This is the sort of post that costs me vast numbers of Twitter followers, so if that’s going to happen, I want to at least see if I can express my position clearly. I’m not going to review the case; if you want to know what it’s about, google “Woody Allen Hachette Book Group.”
1) Presumption of innocence in the courts is the legal reflection of the principle that we need to be certain someone is guilty before inflicting punishment, that, “it is better 10 guilty men go free than one innocent man be punished.” The principle pre-dates its legal reflection, which, in Western society, we can find in sixth Century Rome, as well as both Talmudic and Islamic law. The principle has always been fought for by the oppressed, and for good reason: it is the oppressed who are most vulnerable, and most likely to be abused both by the legal system and bourgeois public opinion. Those who want to chuck the presumption of innocence, whether in law or in the public arena,* are doing the work of the oppressors.

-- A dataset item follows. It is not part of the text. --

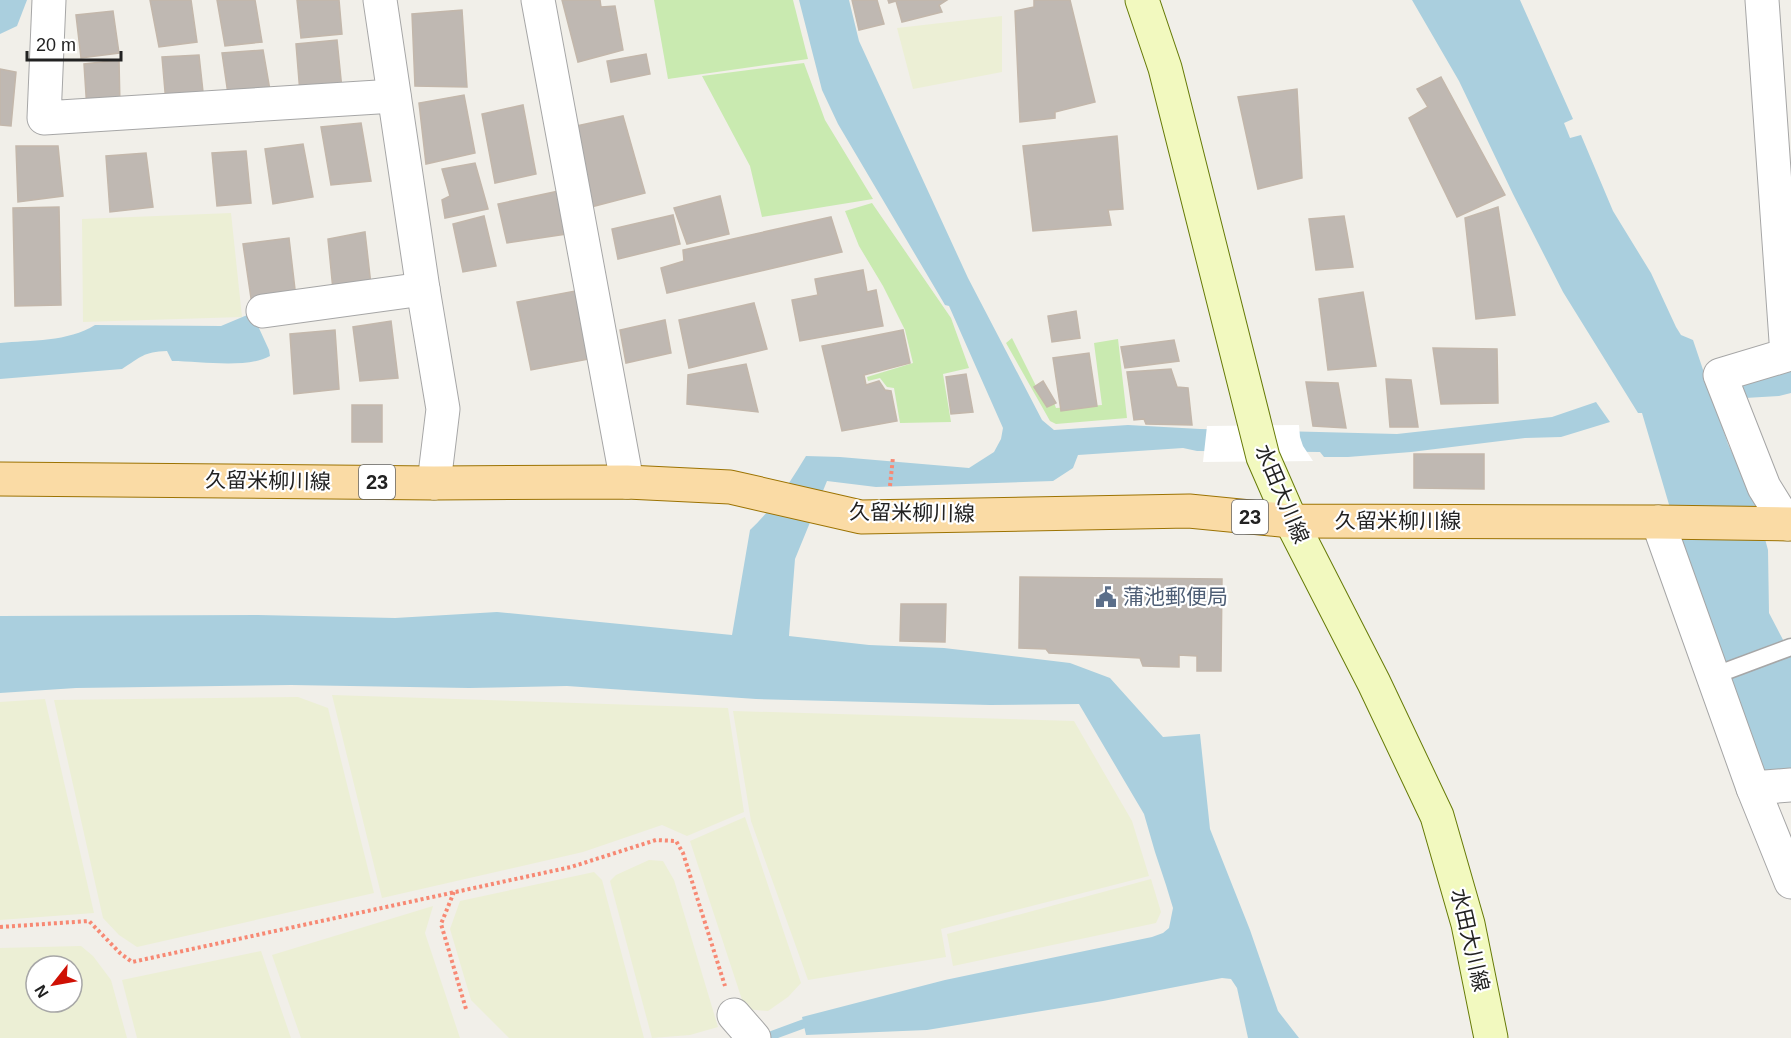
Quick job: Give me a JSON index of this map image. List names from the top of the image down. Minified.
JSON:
{"streets":{"main road":["久留米柳川線","23","水田大川線"]},"crossings":[["久留米柳川線","水田大川線"]],"places":{"public building":["蒲池郵便局"]},"scale_bar":"20 m","north":"bottom left"}
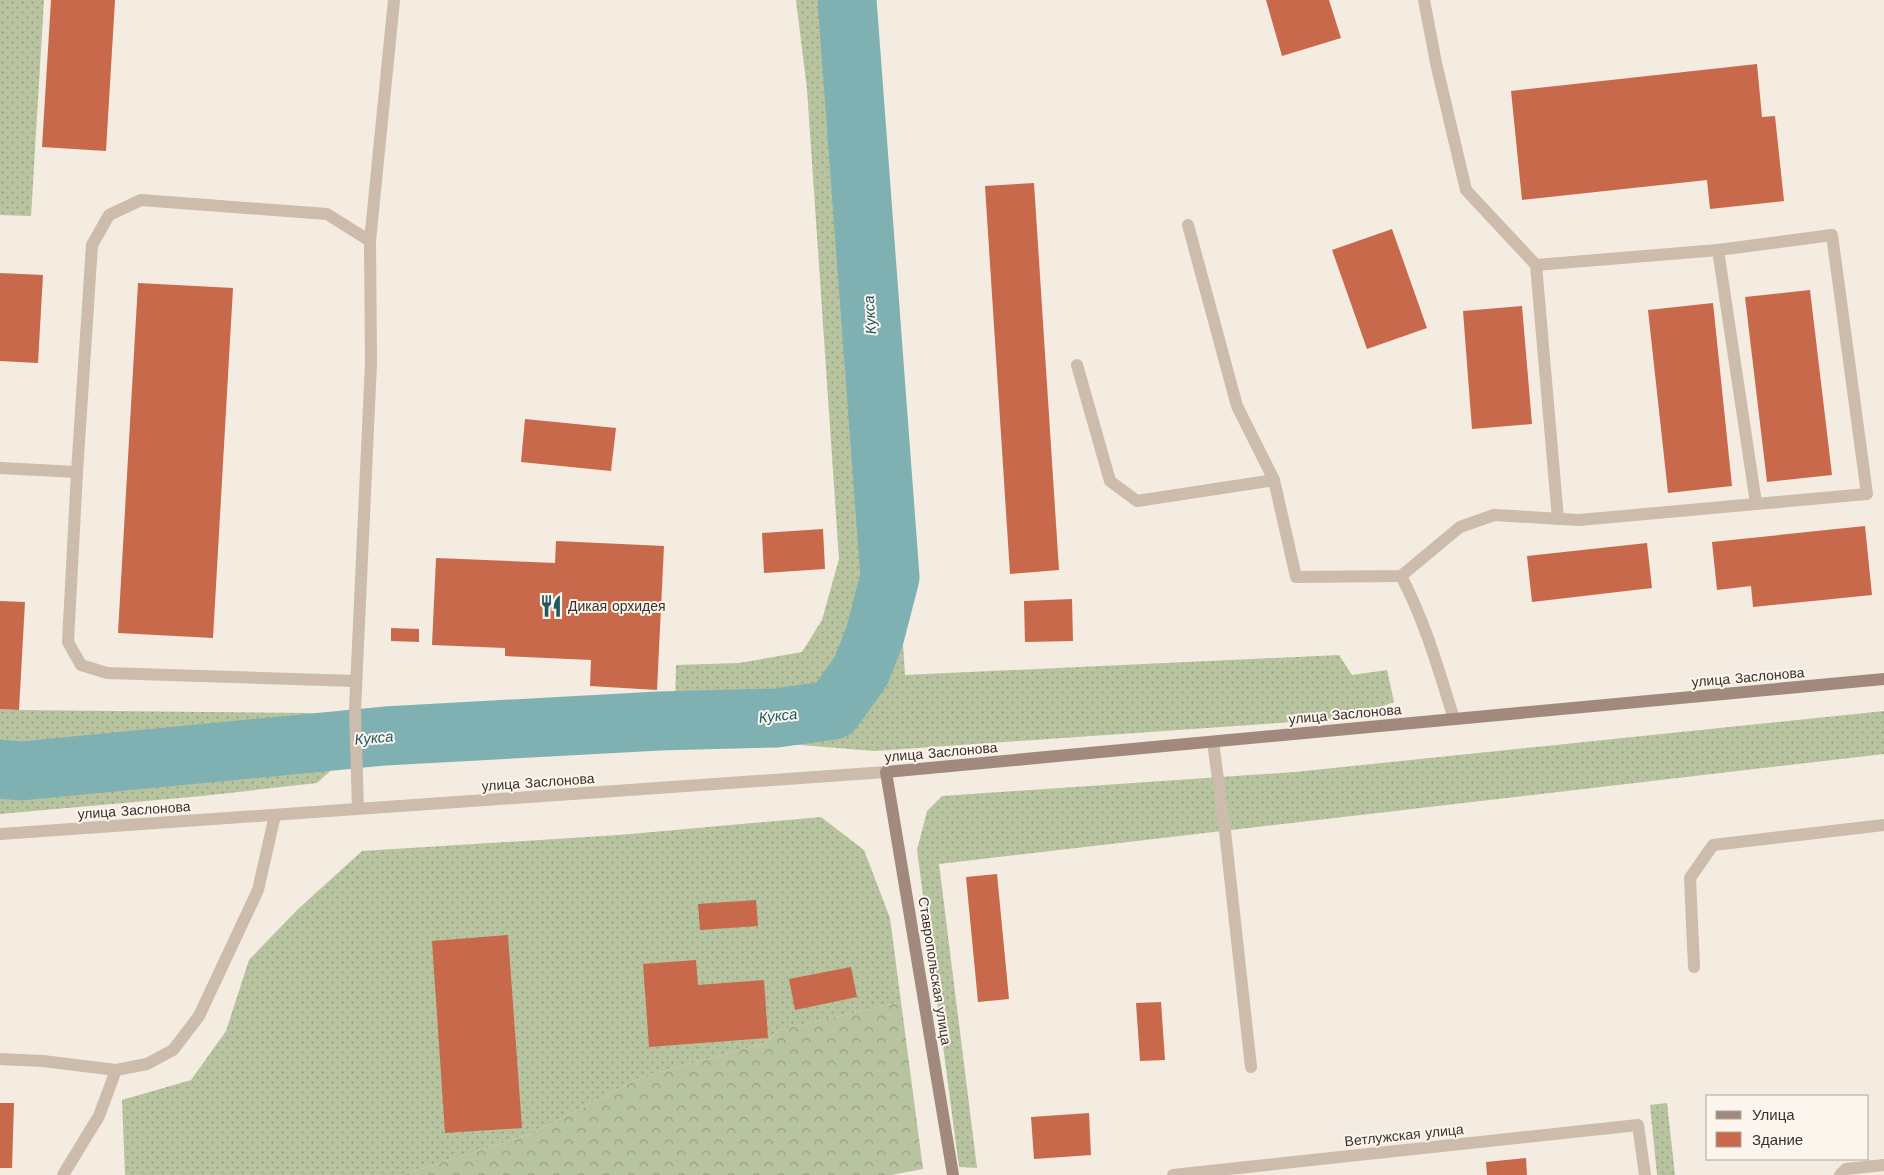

2. In this case, it goes beyond presumption of innocence, however, because the innocence has been demonstrated. Two separate investigations into Mr. Allen have determined there are no grounds for the accusation.
3. Those who triumphantly cry that this isn’t a legal matter never take the next obvious step: no, it is a matter of media. In other words, the case is being tried in The New York Times and The Washington Post, who are under no legal obligation to fairness. If you accept that an individual should face punishment for what appears in the Times, are you prepared to face punishment for what appears on Fox News? Maybe it would be better if we just didn’t go there.
4. One of the problems we face today is the immense power of corporate finance to determine access to information. Exerting pressure on a major capitalist institution to exercise more control—whether by demanding Facebook give itself the job of determining what is true, or by demanding publishers respond to political pressure in what they publish—is pushing in exactly the wrong direction, and the odds that this will be turned against the most easily silenced groups approach 100%. Please, think things through.
5. Even were we to presume guilty until proven innocent, and even if we ignore that the investigation showed no grounds for the accusation, by denying the individual a public platform after trying that individual by public media, you are denying the individual the opportunity to prove innocence. If you support that, the word “justice” ought to stick in your craw.
6. And even aside from all of that, it is always the right-wing who says, “I don’t like your opinion, or what you’ve done, so I will target your career or livelihood.” On the left**, we believe every human being has the right to a career. To work to harm someone’s livelihood is both morally repugnant and tactically foolhardy, as we are a million times more vulnerable to such attacks than our enemies. I’m sure Mr. Allen is well-to-do, and this will not damage him financially; will this be true of the next person who, after this precedent, is denied publication because of a scurrilous accusation? Will this be true of you if someone goes on the internet and claims you have done something repugnant?
*I should add that, given the media’s profound effect on jury pools (see the history of racism in the US), these are not as completely separate as I’m making them sound.
** This has caused some confusion. To clarify, I’m talking about what is traditional on the left, not the current crop of pseudo-left posers, who I have a lot of trouble considering leftists.